The last years I used to get by having equivalent of about three hundred American dollars per month. For everything. It is not much, I agree. Sometimes it would be better to have a little more, for example, in order to find a safe place to stay for the night or to buy more food. But it’s ok. I don’t starve, far from that. I can’t complain. And Thailand, luckily, is pretty cheap, comparing to Europe, or to the United States.   

But let’s go back to Chiang Mai for a while. We have peace here, an air-conditioned room, a few pounds of free (!) bananas each day (that reminds me my stay in the United States, where I had to pay a dollar for one banana), free drinking water, our own coffee maker and a bazaar with a mass of good food, just ten minutes walk from the hotel, where the dinner costs an equivalent of one American dollar.

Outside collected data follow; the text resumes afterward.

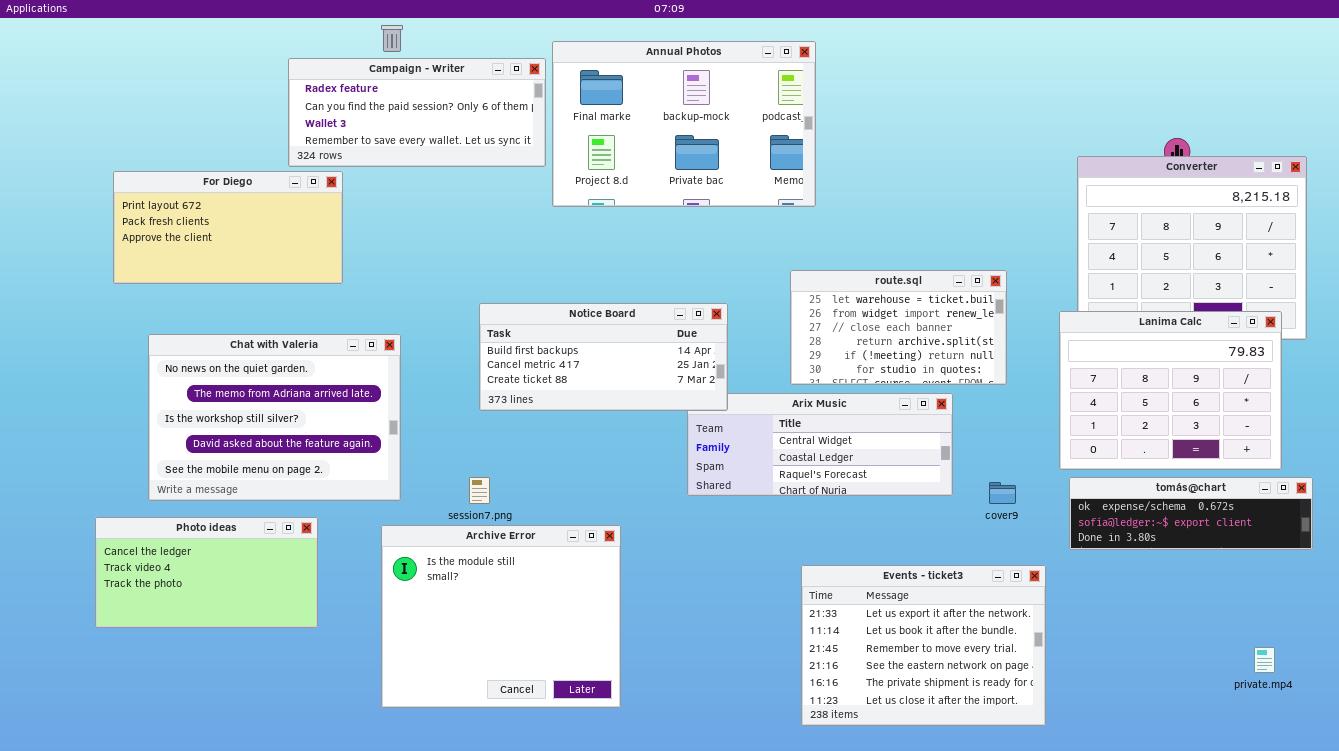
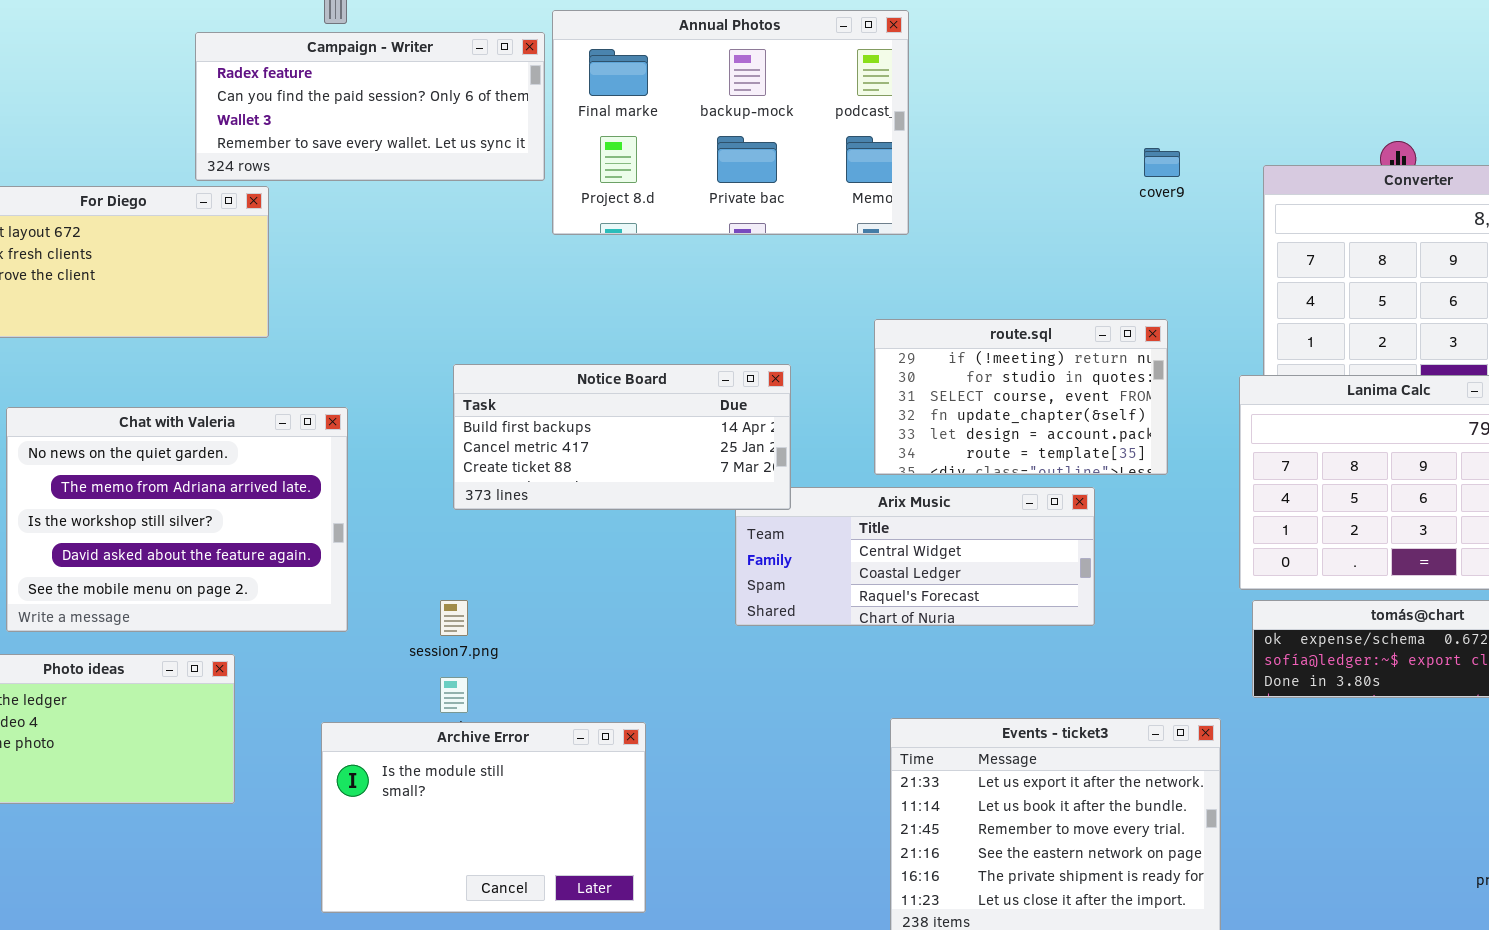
route.sql: [790,270,1007,385] -> [874,319,1168,475], scrolled down 4 rows
cover9: [989,482,1016,504] -> [1144,148,1180,177], moved
Archive Error: [381,525,621,708] -> [321,722,646,913], resized

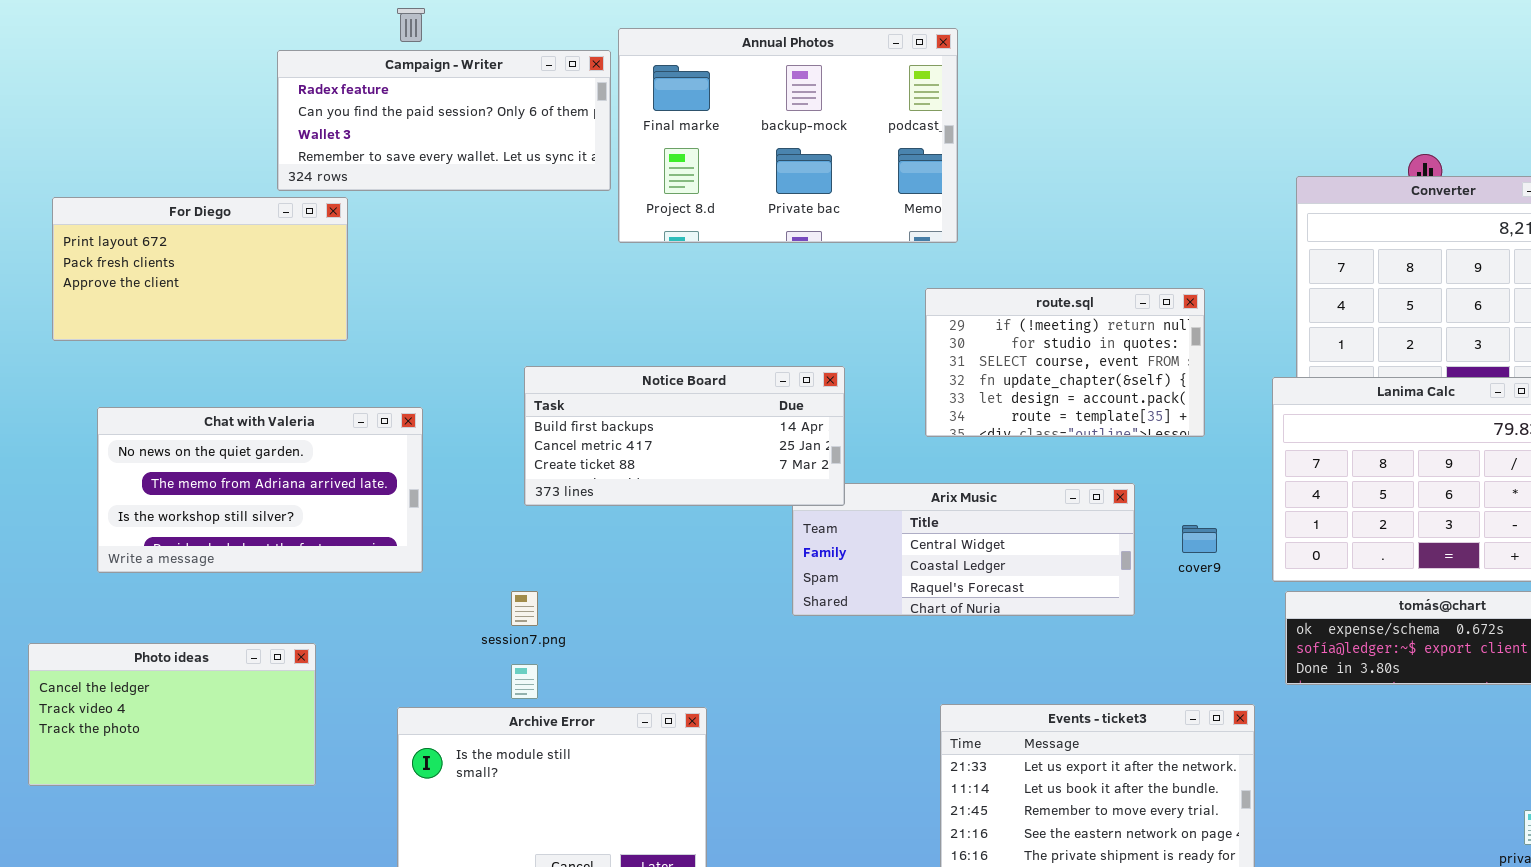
cover9: [1144,148,1180,177] -> [1182,525,1217,553], moved
route.sql: [874,319,1168,475] -> [925,288,1205,437], moved
Chat with Valeria: [6,407,348,632] -> [97,407,423,573], resized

Surely you may find in Chiang Mai and in other parts of Thailand more expensive and elaborate meals, if you are unwilling to eat directly on the street with the locals. You may find good restaurants with waiters, where you will spend ten times or more buing one dish. But the street food is cheap, tasty and definitely healthier from lots of stuff you find in European or American supermarkets, including those with a very funny label ‘organic’.  

We came from Bangkok without any GPS. Actually, we don’t even have a cell phone. Really – you can survive pretty well without those ‘amenities’. We are guided by the sun, the stars and the signposts, although those are not always legible.

Maybe it’s even better that we don’t understand everything here. There is a room for imagination. The room of imagination. A small one will do. A tiny room (for) the imagination. With a large window wide open. Open to the world.